Venison is the term normally used to for the meat of the deer. Furthermore, deer meet the requirements for meat to be kosher - the animals chew the cud and have a cloven hoof. Same as cows and sheep. Therefore, in many countries, Venison is available from Kosher butchers and restaurants.
But not in London or the rest of the UK. Why?
The reason is nothing to do with Jewish laws - it's actually to do with English laws. English law prohibits taking deer back to an Abattoir (a slaughterhouse) - they have to be killed in the open field. And of course, traditionally, this was done by shooting them. However, for meat to be Kosher, not only must it come from a Kosher animal, it must be slaughtered in a specific way. And it must be in perfect health before it is slaughtered.

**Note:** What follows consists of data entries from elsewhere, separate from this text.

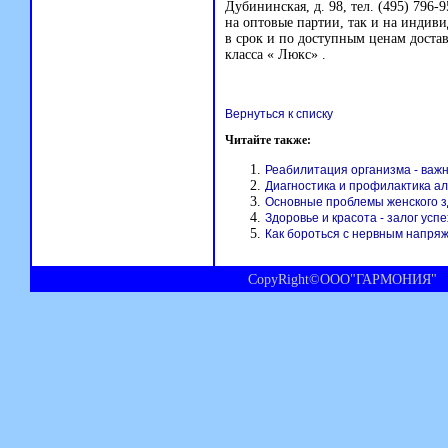
Дубининская, д. 98, тел. (495)
796-9
на оптовые партии, так и на индив
в срок и по доступным ценам доста
класса « Люкс» .
Вернуться к списку
Читайте также:
Реабилитация организма - важн
Диагностика и профилактика а
Основные проблемы женского 
Здоровье и красота - залог ус
Как бороться с нервным напря
CopyRight©ООО"ГАРМОНИЯ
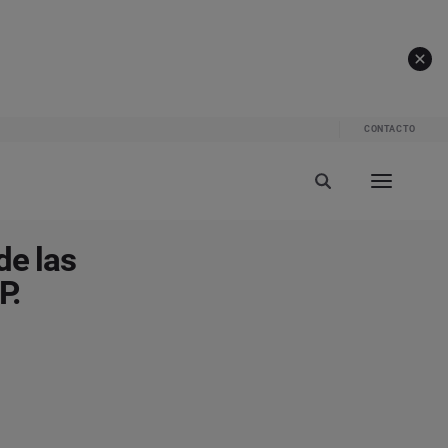
CONTACTO
de las
P.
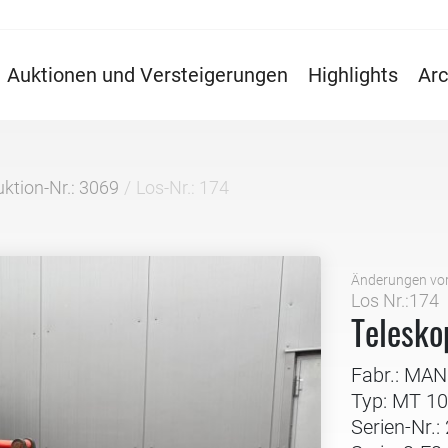
Auktionen und Versteigerungen
Highlights
Arc
ktion-Nr.: 3069
Los-Nr.: 174
Änderungen vo
Los Nr.:174
Telesko
Fabr.: MA
Typ: MT 1
Serien-Nr.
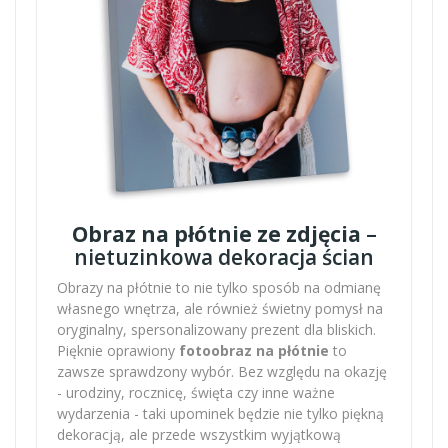
Obraz na płótnie ze zdjęcia
–
nietuzinkowa dekoracja ścian
Obrazy na płótnie to nie tylko sposób na odmianę
własnego wnętrza, ale również świetny pomysł na
oryginalny, spersonalizowany prezent dla bliskich.
Pięknie oprawiony
fotoobraz na płótnie
to
zawsze sprawdzony wybór. Bez względu na okazję
- urodziny, rocznicę, święta czy inne ważne
wydarzenia - taki upominek będzie nie tylko piękną
dekoracją, ale przede wszystkim wyjątkową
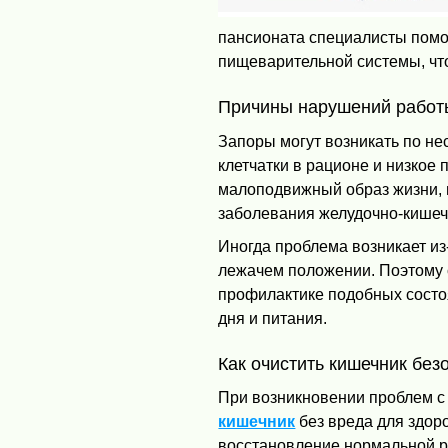
пансионата специалисты помо
пищеварительной системы, чт
Причины нарушений работ
Запоры могут возникать по не
клетчатки в рационе и низкое 
малоподвижный образ жизни, 
заболевания желудочно-кишечн
Иногда проблема возникает из
лежачем положении. Поэтому
профилактике подобных сост
дня и питания.
Как очистить кишечник бе
При возникновении проблем с
кишечник
без вреда для здор
восстановление нормальной р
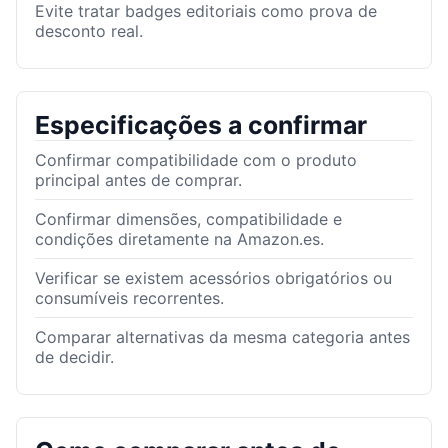
Evite tratar badges editoriais como prova de
desconto real.
Especificações a confirmar
Confirmar compatibilidade com o produto
principal antes de comprar.
Confirmar dimensões, compatibilidade e
condições diretamente na Amazon.es.
Verificar se existem acessórios obrigatórios ou
consumíveis recorrentes.
Comparar alternativas da mesma categoria antes
de decidir.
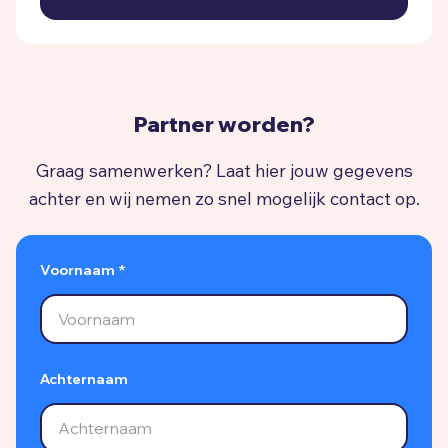
Partner worden?
Graag samenwerken? Laat hier jouw gegevens
achter en wij nemen zo snel mogelijk contact op.
Voornaam *
Achternaam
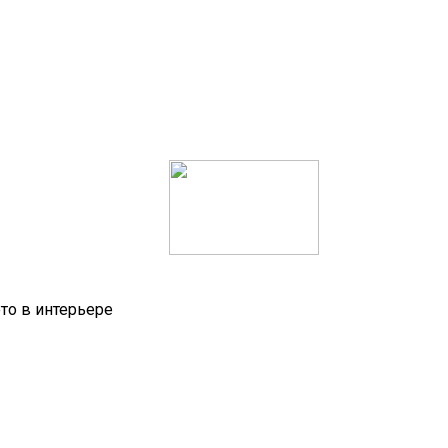
то в интерьере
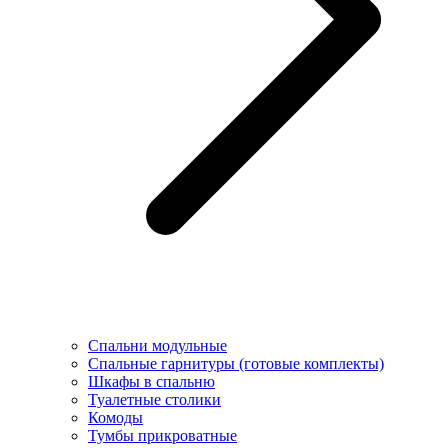
Спальни модульные
Спальные гарнитуры (готовые комплекты)
Шкафы в спальню
Туалетные столики
Комоды
Тумбы прикроватные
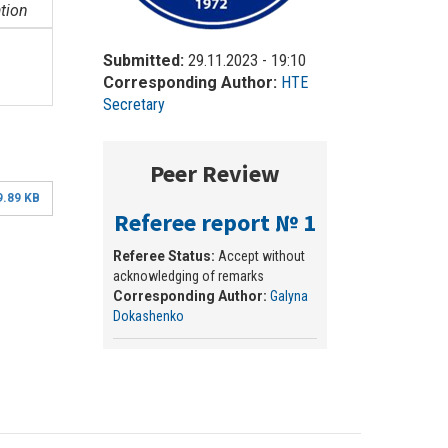
ation
Submitted:
29.11.2023 - 19:10
Corresponding Author:
HTE
Secretary
Peer Review
9.89 KB
Referee report № 1
Referee Status:
Accept without
acknowledging of remarks
Corresponding Author:
Galyna
Dokashenko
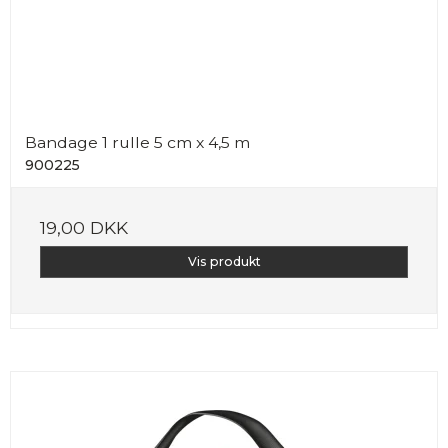
Bandage 1 rulle 5 cm x 4,5 m
900225
19,00 DKK
Vis produkt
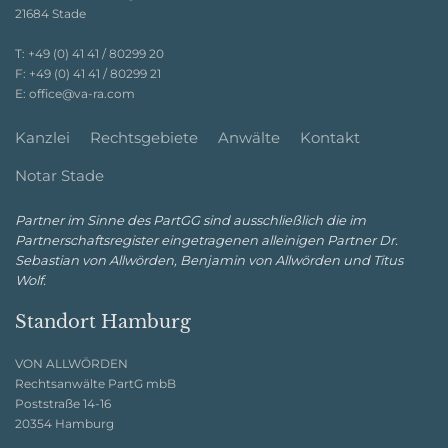
21684 Stade
T:
+49 (0) 41 41 / 80299 20
F:
+49 (0) 41 41 / 80299 21
E:
office@va-ra.com
Kanzlei
Rechtsgebiete
Anwälte
Kontakt
Notar Stade
Partner im Sinne des PartGG sind ausschließlich die im
Partnerschaftsregister eingetragenen alleinigen Partner Dr.
Sebastian von Allwörden, Benjamin von Allwörden und Titus
Wolf.
Standort Hamburg
VON ALLWÖRDEN
Rechtsanwälte PartG mbB
Poststraße 14-16
20354 Hamburg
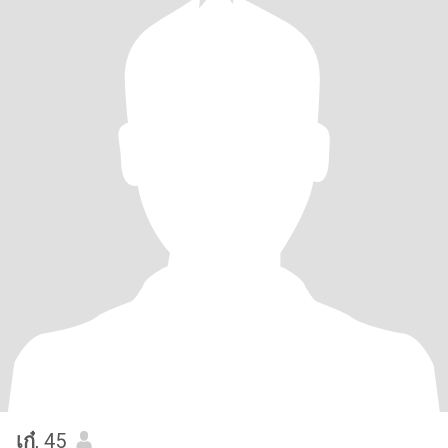
เก๋
, 45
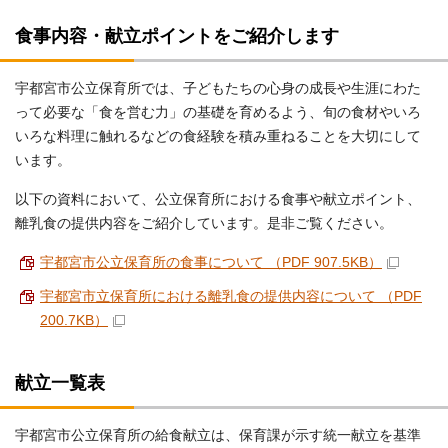
食事内容・献立ポイントをご紹介します
宇都宮市公立保育所では、子どもたちの心身の成長や生涯にわた
って必要な「食を営む力」の基礎を育めるよう、旬の食材やいろ
いろな料理に触れるなどの食経験を積み重ねることを大切にして
います。
以下の資料において、公立保育所における食事や献立ポイント、
離乳食の提供内容をご紹介しています。是非ご覧ください。
宇都宮市公立保育所の食事について （PDF 907.5KB）
宇都宮市立保育所における離乳食の提供内容について （PDF
200.7KB）
献立一覧表
宇都宮市公立保育所の給食献立は、保育課が示す統一献立を基準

Peppered with little lead pellets doesn't count as perfect health!
So, as things stand, there is no Kosher Venison in the UK.
Interestingly enough, back in the early 20th century, the Rothschild family (a prominent Jewish family) had a large ranch in the SouthWest of England. And there were deer on this ranch. Once a year, some Rabbis who knew how to slaughter animals in the appropriate method would travel to the ranch, and run around the fields trying to catch some deer. When they caught them, they would slaughter them immediately - therefore keeping in line with both the Jewish and English law. So once a year, there was a supply of Kosher venison to the Jewish market.
DejaMorgana says "I would have loved to see a bunch of rabbis running around trying to catch a perfectly healthy deer for shkhitah!". I'll second that!